“Por que não tiras a carta de condução?” Não havia quem não perguntasse. E alguns até acrescentavam: “Uma rapariga tão despachada como tu…” Ela ria-se. “Ora, gosto mais de acelerar nos sofás da sala.” - e dava a conversa por terminada. Só que a questão voltava a ser-lhe posta. Ninguém entendia as suas razões que, verdade seja dita, ela também não revelava. Era um “porque não” implícito, que ninguém aceitava: “Hoje a carta é uma necessidade e não um luxo” – havia quem sentenciasse. E ela sorria. O sorriso substituía o esclarecimento que negava.
Ela tinha um segredo. Ora todos
sabemos o que é um segredo. Só não sabemos, como ninguém sabia, qual era o seu segredo.
Nem sequer havia quem suspeitasse que existia um segredo. Tão alegre, tão
faladora, tão espontânea! Segredos?! Nem pensar. Pois havia mesmo um segredo! E
se era segredo, como o poderia revelar? Era por não poder responder que sorria.
Sorria e calava a razão pela qual nunca pensara aprender a conduzir um
automóvel. Aquele motivo, segredo inconfessado até à mãe, era uma limitação que
ela aceitou, como aceita tudo o que a vida lhe proporciona e não sabe ou não pode
alterar. Era a sua circunstância e tratou de ser feliz com ela.

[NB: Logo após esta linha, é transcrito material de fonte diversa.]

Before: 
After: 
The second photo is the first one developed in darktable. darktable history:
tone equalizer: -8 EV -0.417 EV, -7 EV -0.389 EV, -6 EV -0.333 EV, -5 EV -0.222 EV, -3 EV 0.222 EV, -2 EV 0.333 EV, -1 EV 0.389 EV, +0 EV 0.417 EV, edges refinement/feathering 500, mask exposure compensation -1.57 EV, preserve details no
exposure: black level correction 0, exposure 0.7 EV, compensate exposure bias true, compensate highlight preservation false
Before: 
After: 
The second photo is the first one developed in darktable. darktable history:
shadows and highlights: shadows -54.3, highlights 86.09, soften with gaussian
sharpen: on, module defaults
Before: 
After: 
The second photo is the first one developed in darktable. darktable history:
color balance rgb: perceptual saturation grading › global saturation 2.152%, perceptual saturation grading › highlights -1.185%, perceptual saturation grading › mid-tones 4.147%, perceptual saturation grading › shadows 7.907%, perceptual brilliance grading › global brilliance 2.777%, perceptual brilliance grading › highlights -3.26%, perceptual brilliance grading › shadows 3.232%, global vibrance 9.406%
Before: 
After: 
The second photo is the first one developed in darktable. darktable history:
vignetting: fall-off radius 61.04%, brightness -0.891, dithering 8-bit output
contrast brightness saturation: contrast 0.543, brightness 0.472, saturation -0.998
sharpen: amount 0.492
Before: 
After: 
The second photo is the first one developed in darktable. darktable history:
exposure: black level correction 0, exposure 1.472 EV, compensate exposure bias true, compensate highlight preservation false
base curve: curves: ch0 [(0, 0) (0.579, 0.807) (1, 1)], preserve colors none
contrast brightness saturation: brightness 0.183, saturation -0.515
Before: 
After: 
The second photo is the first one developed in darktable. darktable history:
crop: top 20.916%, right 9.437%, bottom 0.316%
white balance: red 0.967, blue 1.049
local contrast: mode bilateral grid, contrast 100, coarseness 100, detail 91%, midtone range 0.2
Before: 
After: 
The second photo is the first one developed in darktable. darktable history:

Como o tempo não para, a vida foi
acontecendo.
Desde pequena que usava óculos,
melhor dizendo, deveria usar. Se os cuidados da mãe se aligeirassem, esquecia-se
de os colocar. Já em adulta, brincava: “Sem óculos vejo o ordenado inteiro, se
os coloco fico com metade”. Ela sofria de hipermetropia e achava que via muito
melhor sem óculos do que com eles, o que até era verdade. Possuía uma
extraordinária visão de longe e de perto, só após muito esforço é que os olhos
lacrimejavam. Para quê os óculos?!
O oftalmologista insistia: “Use
os óculos. Ao longe, com eles colocados, vê tanto como uma pessoa com visão normal”
“mas vejo menos” - respondeu naquele dia. O oftalmologista, com ar fechado, encarou-a
e sentenciou “mas tem problemas por não usar os óculos.” Ela olhava-o desafiadora e o médico continuou “nunca lhe aconteceu, à noite, quando
viaja de carro, não saber para que lado é a curva da estrada?” Ela quase pulou
da cadeira “o seu segredo!” Num misto de espanto e alívio, confessou ao
oftalmologista que sentia essa limitação. “Por isso nunca pensei aprender a
conduzir um automóvel.” “Pois então use os óculos, vai notar a diferença.”
Passaram muitos anos após esta
consulta de “adivinho”. Garante quem sabe que ela tirou a carta de condução
com o número mínimo de lições de código e de condução exigido por lei, que, até
hoje, não sofreu qualquer acidente rodoviário e aprendeu que, na vida, até o irremediável deve ser questionado.